*Exercises:*
A – Translate this sentence from the cricket column into Spanish: "No expense should be spared."
B – Reproduce the part of the cricket column that starts at "It seems as" and ends at "of their abilities.".
C – Which role in England's backroom does the cricket column assign to N Srinivasan?

Alongside the tantalising uncertainty in the make-up of the team, it has also been widely argued that England need to reassess/refresh/sack/impound their support staff. Others have suggested that the players must take responsibility. Which in itself suggests that England need to reassess/refresh/sack/impound their support staff.
It seems as good a time as any to speculatively throw out babies with bathwaters, so the Confectionery Stall hereby advocates a complete overhaul of the England backroom. The world must be scoured for the best available candidates to drive and guide the renaissance of English cricket after its three-month Dark Ages. No expense should be spared. No obstacle should be insurmountable in the quest to give Cook, Stokes, Broad and the eight AN Others the best possible support structures to play to the best of their abilities.
The Support Staff to Take England Back to the Summit of Mount Cricket
Batting Coach: F Bruce
For the past few years, England's batsmen have been overseen by two leviathans of modern batsmanship - Flower, a one-man statistical miracle, and Gooch, England's record run scorer, player of some of England's greatest innings, and a man who spectacularly cracked Test cricket late in his career after years of undulating form and disrupted availability. Despite the input of two of the most knowledgeable sages of batsmanship in the known universe, in 30 Tests since January 2012, no England batsman has averaged over 40 in Tests (excluding one-Test, once-out Chris Woakes). Clearly, it is therefore time for them to be coached by someone who knows absolutely nothing about batting. BBC newsreader and Antiques Roadshow frontwoman Fiona Bruce fits the bill perfectly. I assume.
Bowling Coach: N Srinivasan
The ECB's new best buddy might have no expertise when it comes to bowling, nor any discernible fondness for cricket, but England should attempt to coax the BCCI supremo into their inner circle with the offer of a plum coaching job. This could be a valuable first step on the road towards creating a joint England-India Test team that could be charged out at astronomical hourly rates to play against other Test nations, if any of them can afford it, or, more profitably, large multinational corporations, or XIs put together by dubious billionaire Russian oligarchs.
Fielding Coach: M Cyrus
The alleged singer, notorious cricket obsessive, and self-styled Professor of Twerkology at the University of Grind, claims to have modelled her trademark posterial posturing on a combination of Sir Garfield Sobers clipping one to square leg, Imran Khan following through after bowling, and England's 1981 Ashes-winning slip cordon.
Her renowned tongue-out facial hallmark, meanwhile, is an obvious homage to her lifelong heroes Ravichandran Ashwin and Harbhajan Singh, and yet another expression of her obsession with subcontinental offspin. This lifelong passion famously reached its zenith when she had a large tattoo of 1980s Pakistan tweaker Tauseef Ahmed plastered all over her left crumbleflump to celebrate her 18th birthday.

*Dataset extract:*
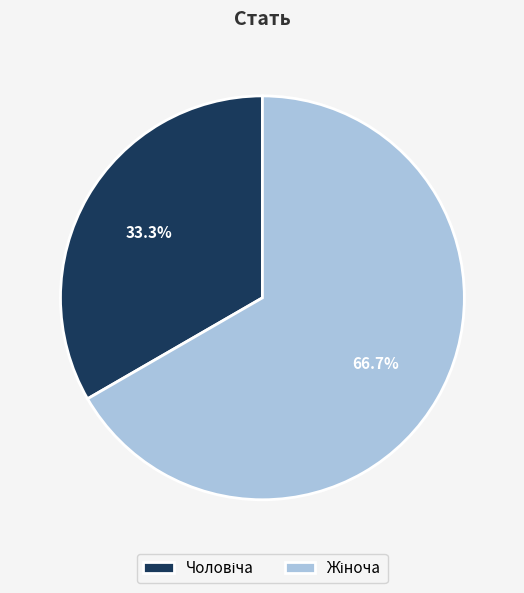

Is there a majority slice in this chart?

Yes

*Written answers:*
A – No debe escatimarse ningún gasto.

B –
It seems as good a time as any to speculatively throw out babies with bathwaters, so the Confectionery Stall hereby advocates a complete overhaul of the England backroom. The world must be scoured for the best available candidates to drive and guide the renaissance of English cricket after its three-month Dark Ages. No expense should be spared. No obstacle should be insurmountable in the quest to give Cook, Stokes, Broad and the eight AN Others the best possible support structures to play to the best of their abilities.

C – Bowling Coach.